▸ Document text:
But being a noob, to a large extent I don't even know why my programs are slow sometimes or how to tell what makes them slow. I've been attempting problems from www.codechef.com (which uses SPOJ) in actuality. Because I have an admin account I can actually compare my solution against others there (which are almost always in C/C++ or Java) to try and figure out if Im missing a trick. Recently the problem I picked up was http://www.codechef.com/problems/DDILEMMA/ and I worked through solutions that just don't seem to be fast enough. I looked at successful submissions in C++ and JAVA which seem to do mostly what I'm doing (ofcourse there are differences because those are imperative languages and I might be misunderstanding things.). I've got my program, test input that I generated, cost center analysis all up on this page. http://moonpatio.com/fastcgi/hpaste.fcgi/view?id=5120#a5137
I've been getting some significant help from the #haskell channel but unfortunately this hasn't helped me break the barrier I need to. So I was wondering if someone would be kind enough to help me understand the profiler output and help me understand how to improve performance in cases like this
Bad news first. a) According to codechef, you must also consider digits. b) Your distance function is wrong. With idx i j = (i+1)*(j+1) - 1, you write to the same position several times, resulting in garbage. You should use idx i j = i*(n+1) + j. Unfortunately, that slows things down. Now some good news. a) Since the substitution cost for a pair of letters doesn't depend on the strings, you can make a universal substitution-cost matrix (UArray (Char,Char) Int) and read the cost off that. Doesn't work wonders, but speeds things up a little. b) If the lengths of the two strings differs by more than 2, the Levenshtein distance is at least 3, so you needn't calculate. This was probably your intention, but laziness doesn't quite work the way you thought (if I interpreted your intentions correctly). With distance orig new = memf m n where m = snd $ bounds orig n = snd $ bounds new ... , if |m - n| > 2, the thunks for the array entries must still be written - although most needn't be evaluated in this case, that still takes a lot of time. Make it distance orig new = f m n and no thunks need be written at all in this case. Cuts down running time by nearly half :) I think you could speed it up significantly by calculating the distance more lazily. The profiling output is pretty straightforward. You have two functions that take up more or less all the time, one is substitutionCost, the other distance. The former is comparatively benign, the letterHash should be calculated only once and kept alive through the entire run, but you use a Map.lookup and `elem` (plus a branch); with 26 letters, a lookup takes on average about 4 comparisons, then in general two comparisons for `elem`. An array-lookup will be much faster. The latter uses really a lot of time. As said before, a large part of it is because you're not lazy enough. Still, it is a complicated calculation, so it remains a time-consuming task. For more detailed information which parts of it take the most time, add further cost centres ({-# SCC "thing" #-} annotations). Be aware however, that profiling often rules out optimisations and thus changes the run-time behaviour of your code.
thanks

Am Samstag 28 November 2009 02:04:31 schrieb Daniel Fischer:
Make it
distance orig new = f m n
and no thunks need be written at all in this case. Cuts down running time by nearly half :)

▸ Data shown:

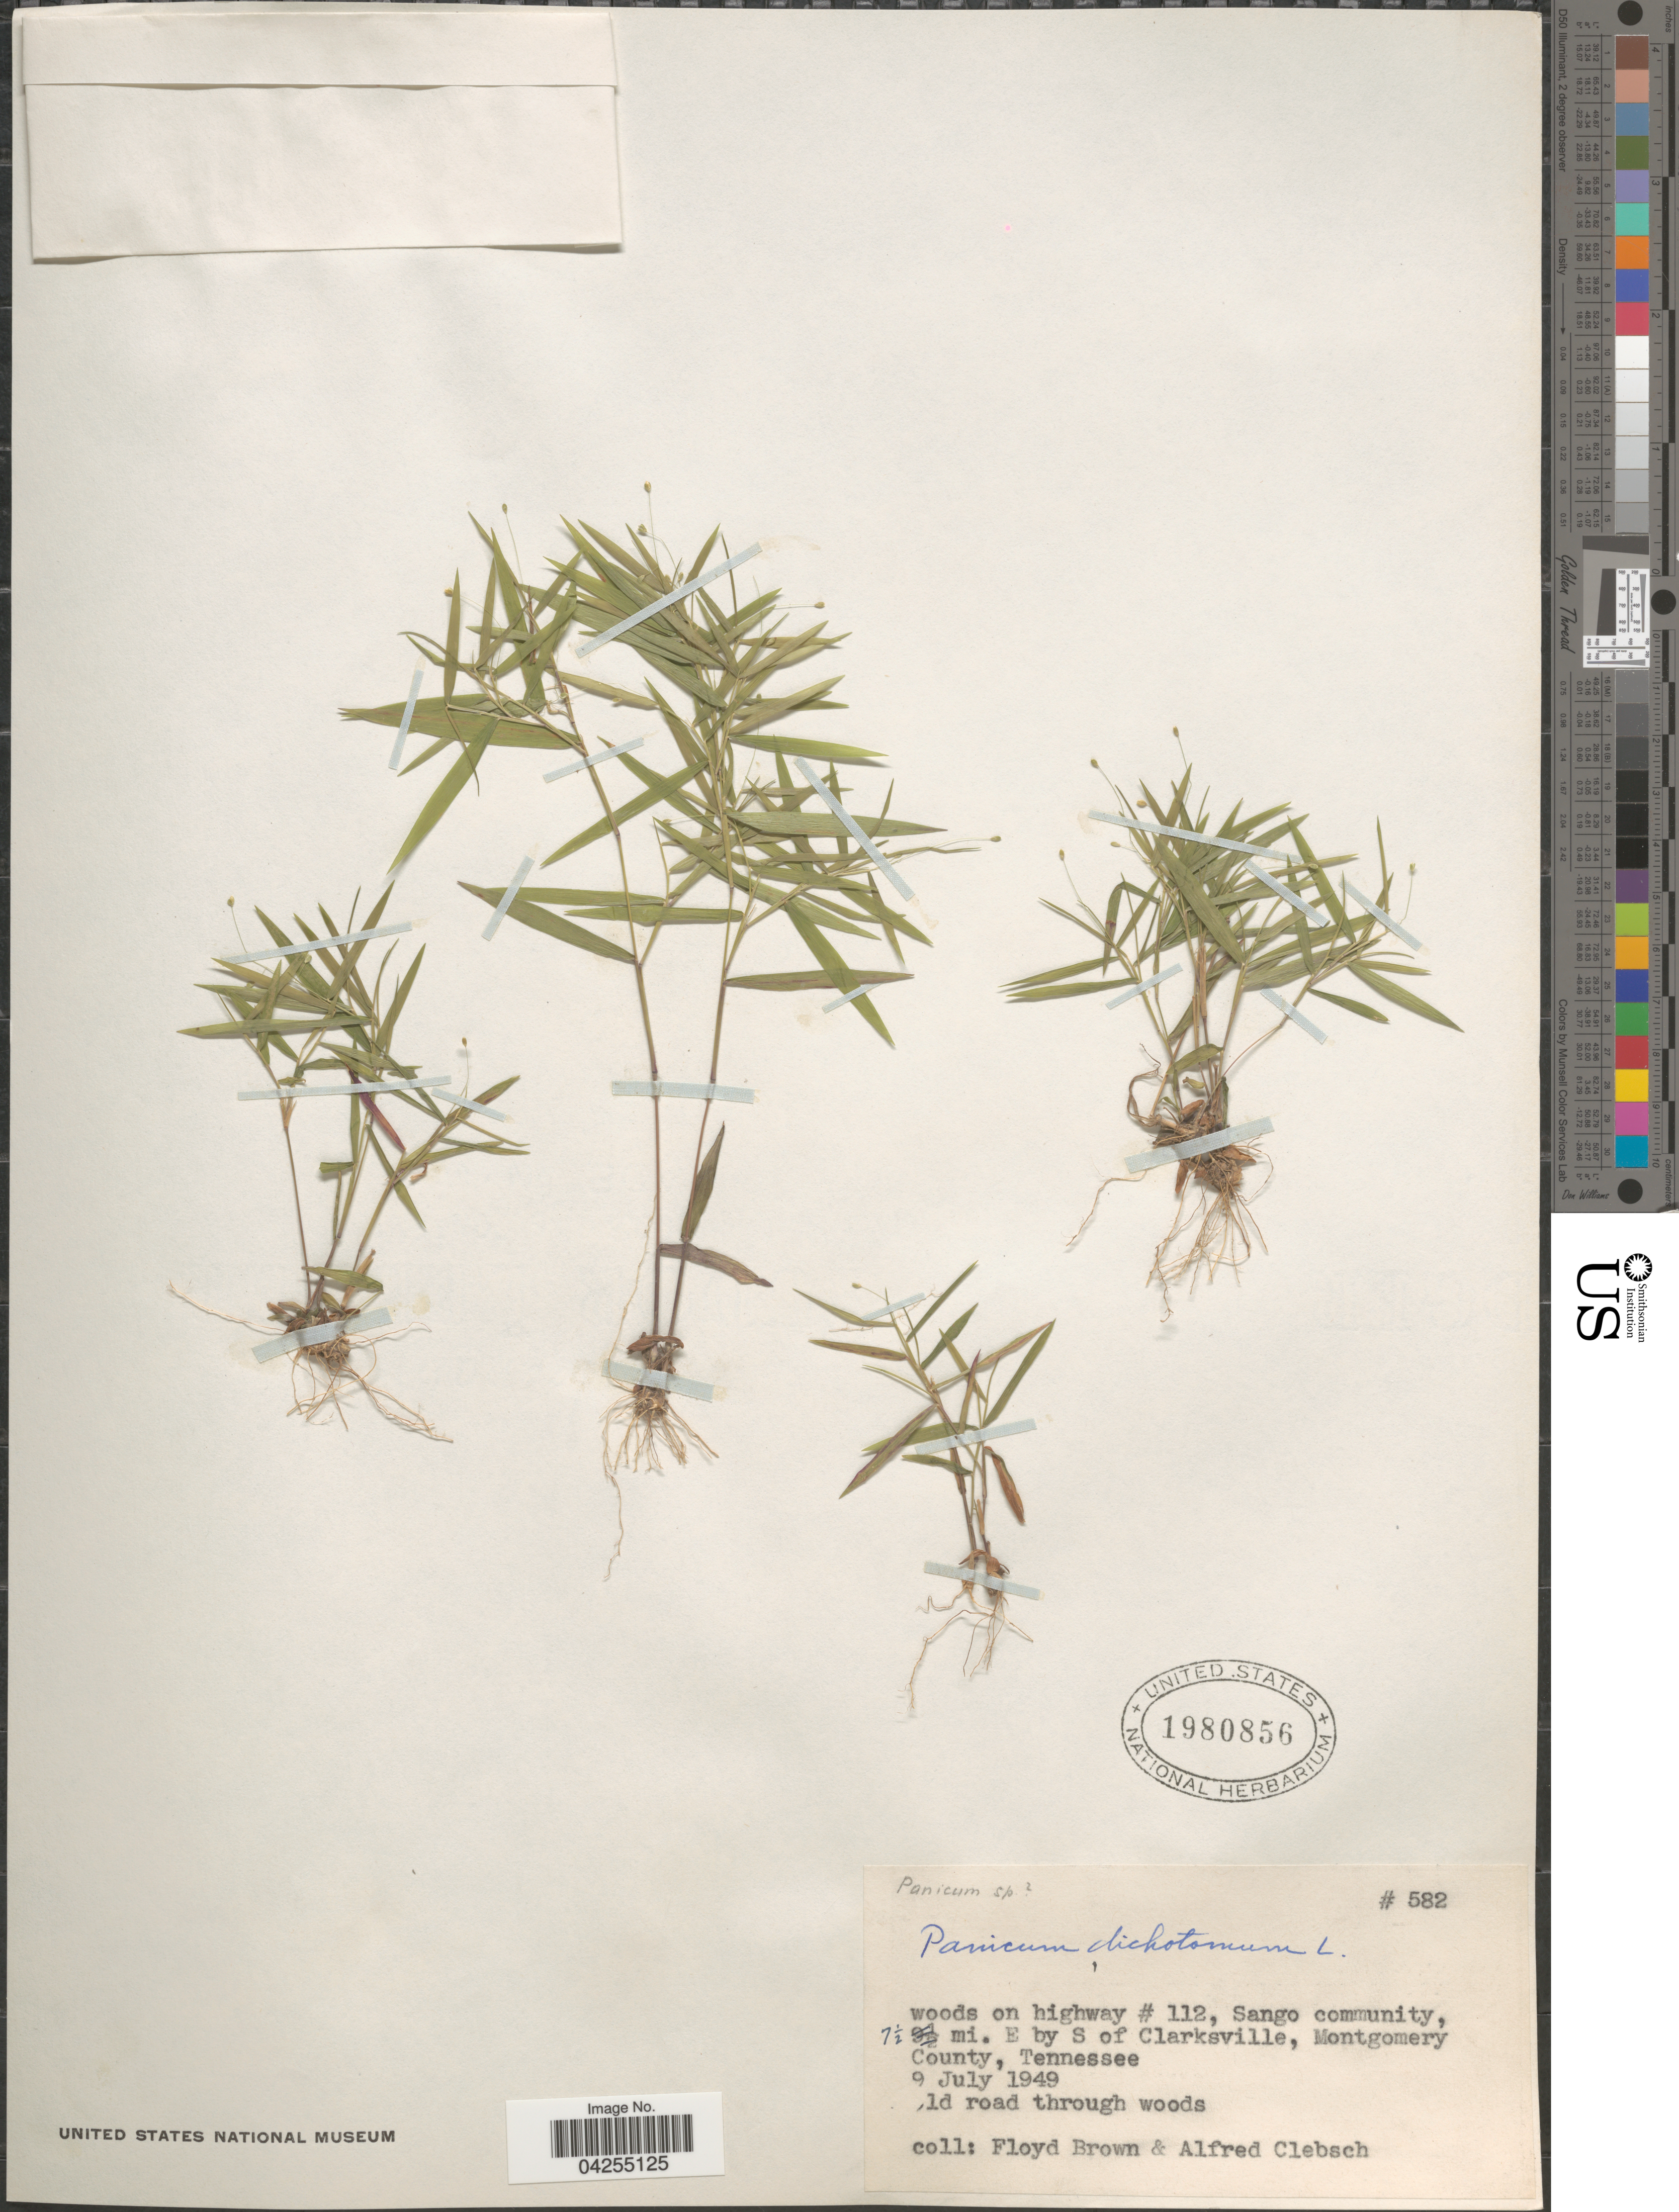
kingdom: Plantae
--
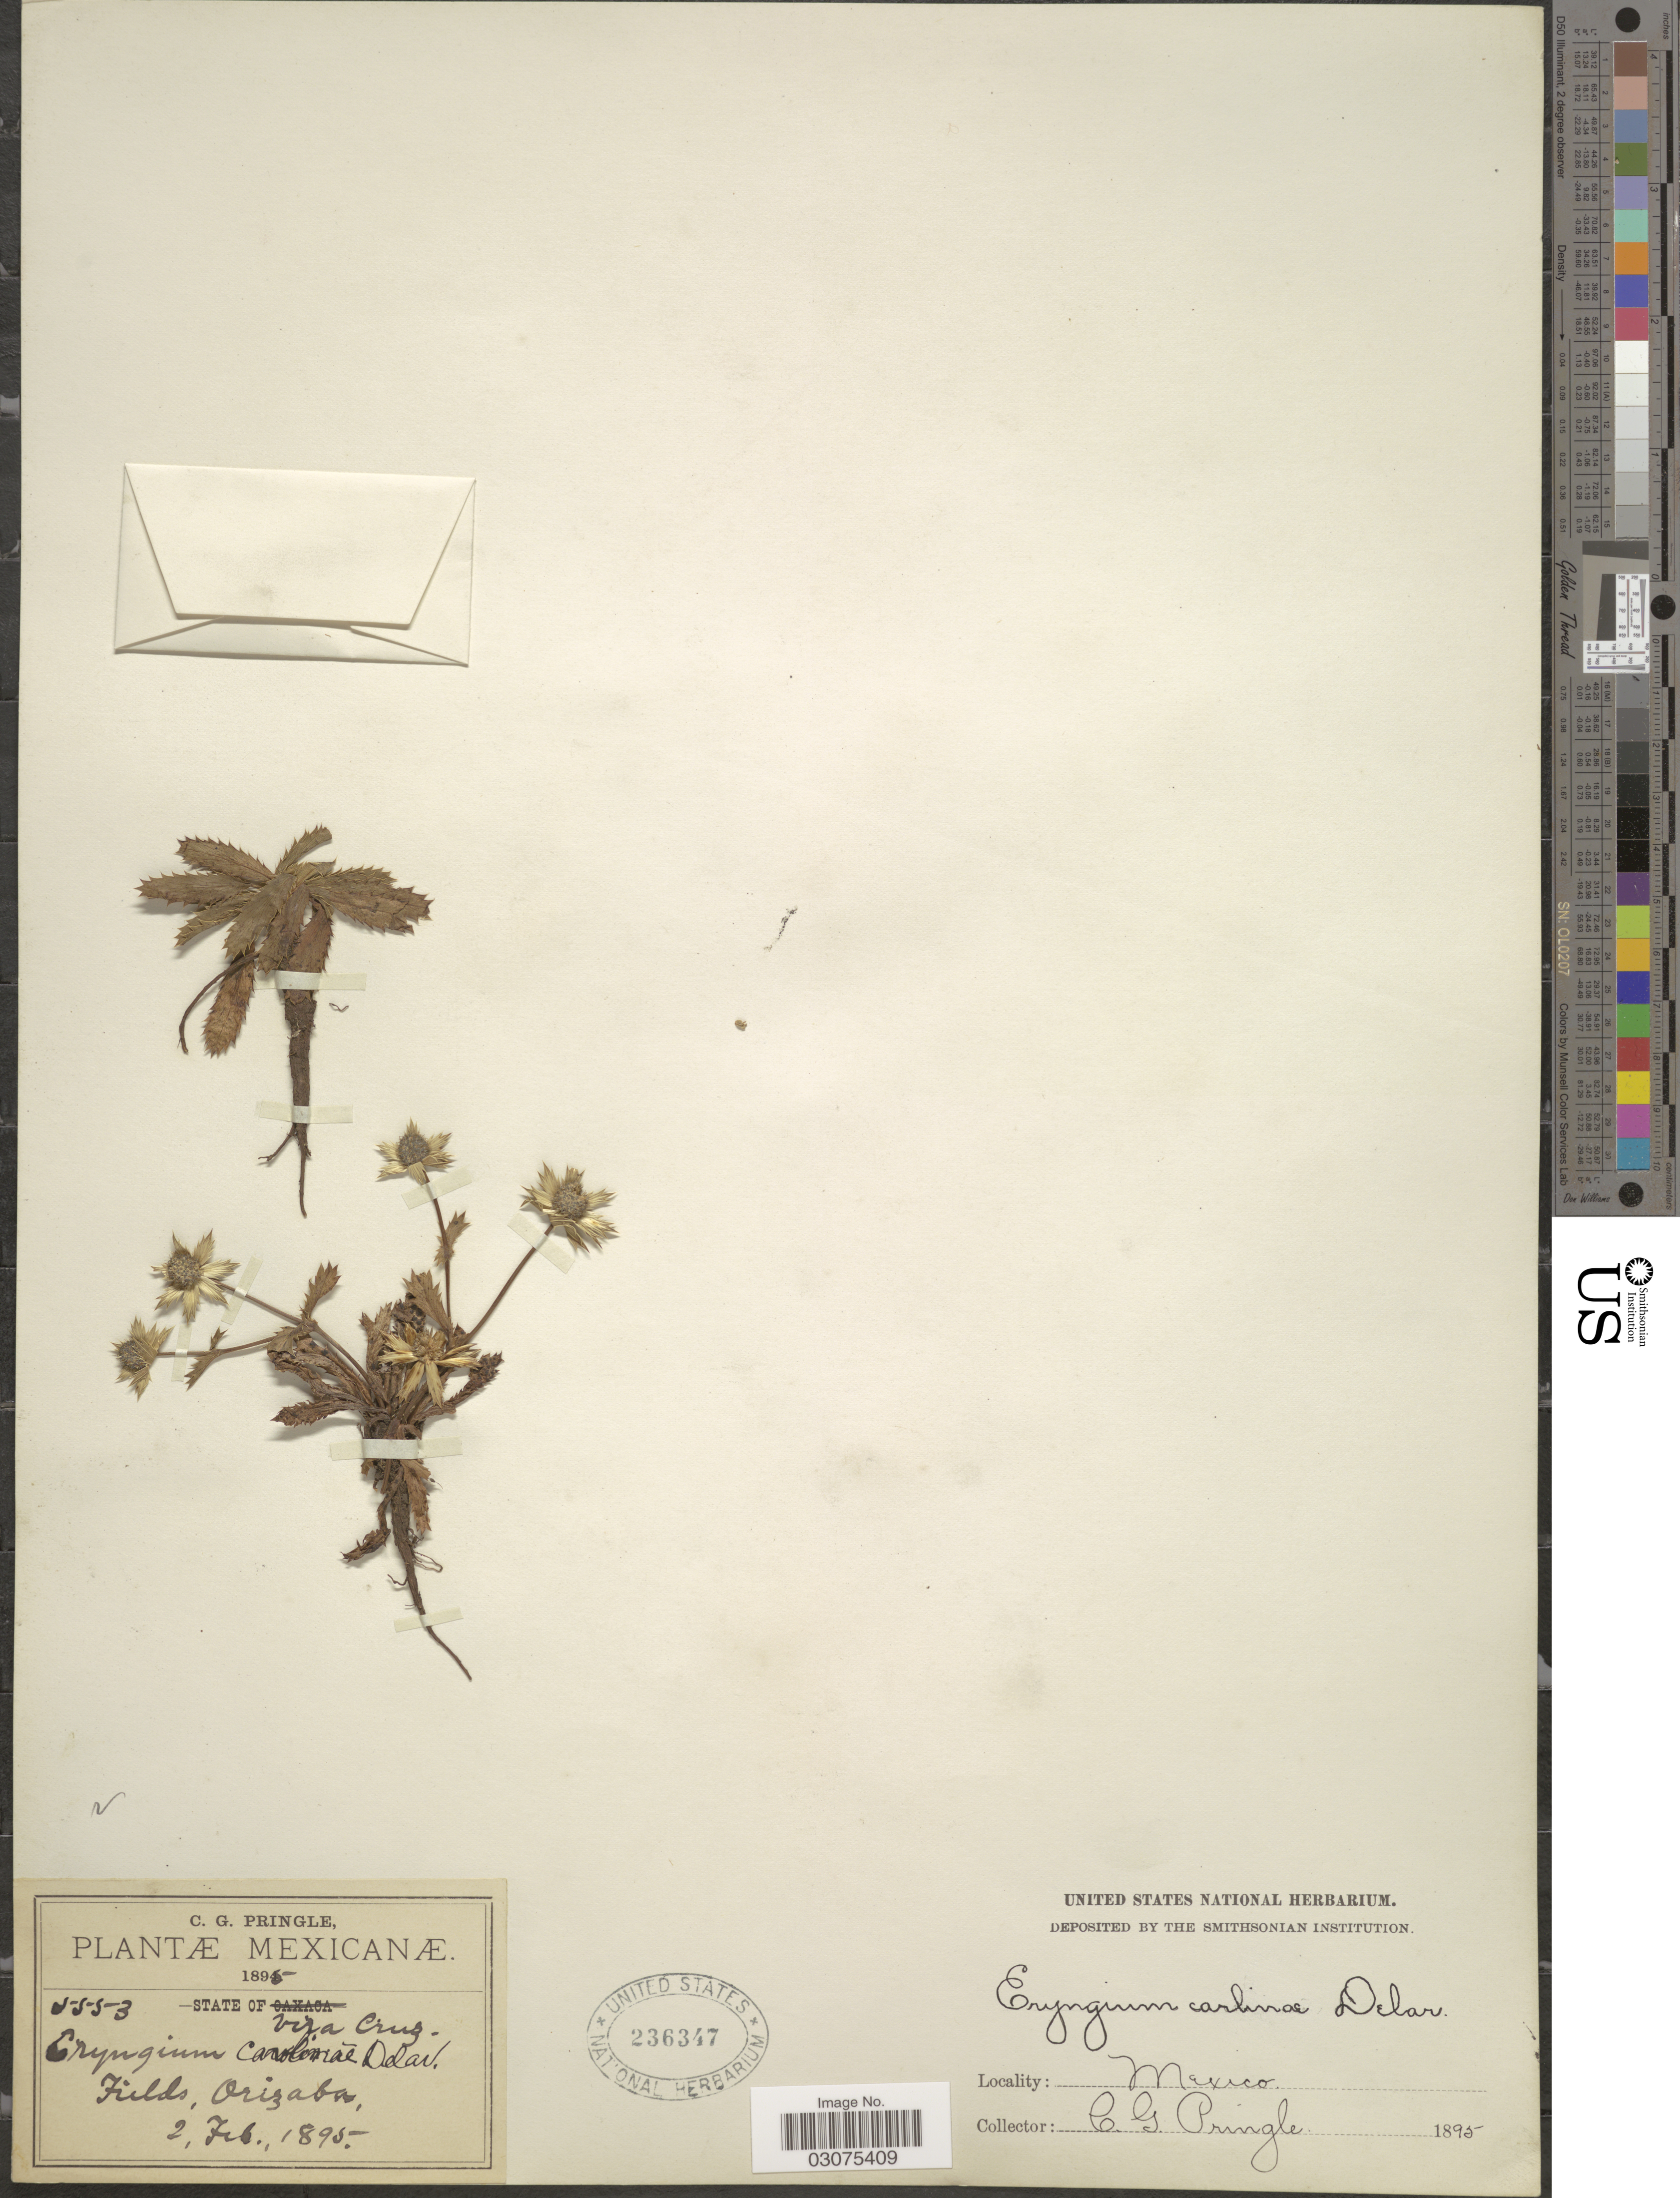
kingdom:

▸ What you are asked to do:
Do each of these statements agree with the discussion of Haskell program speed? Answer yes or no for each, and quote the words from the discussion that decide it. (a) Switching to the corrected index formula makes the program run faster. (b) Not working out the distance when the string lengths differ by more than 2 cuts the running time by nearly half. (c) Profiling leaves the way the code behaves at run time unchanged.

▸ Final answer:
(a) No: "Unfortunately, that slows things down."
(b) Yes: "Cuts down running time by nearly half"
(c) No: "profiling often rules out optimisations and thus changes the run-time behaviour of your code."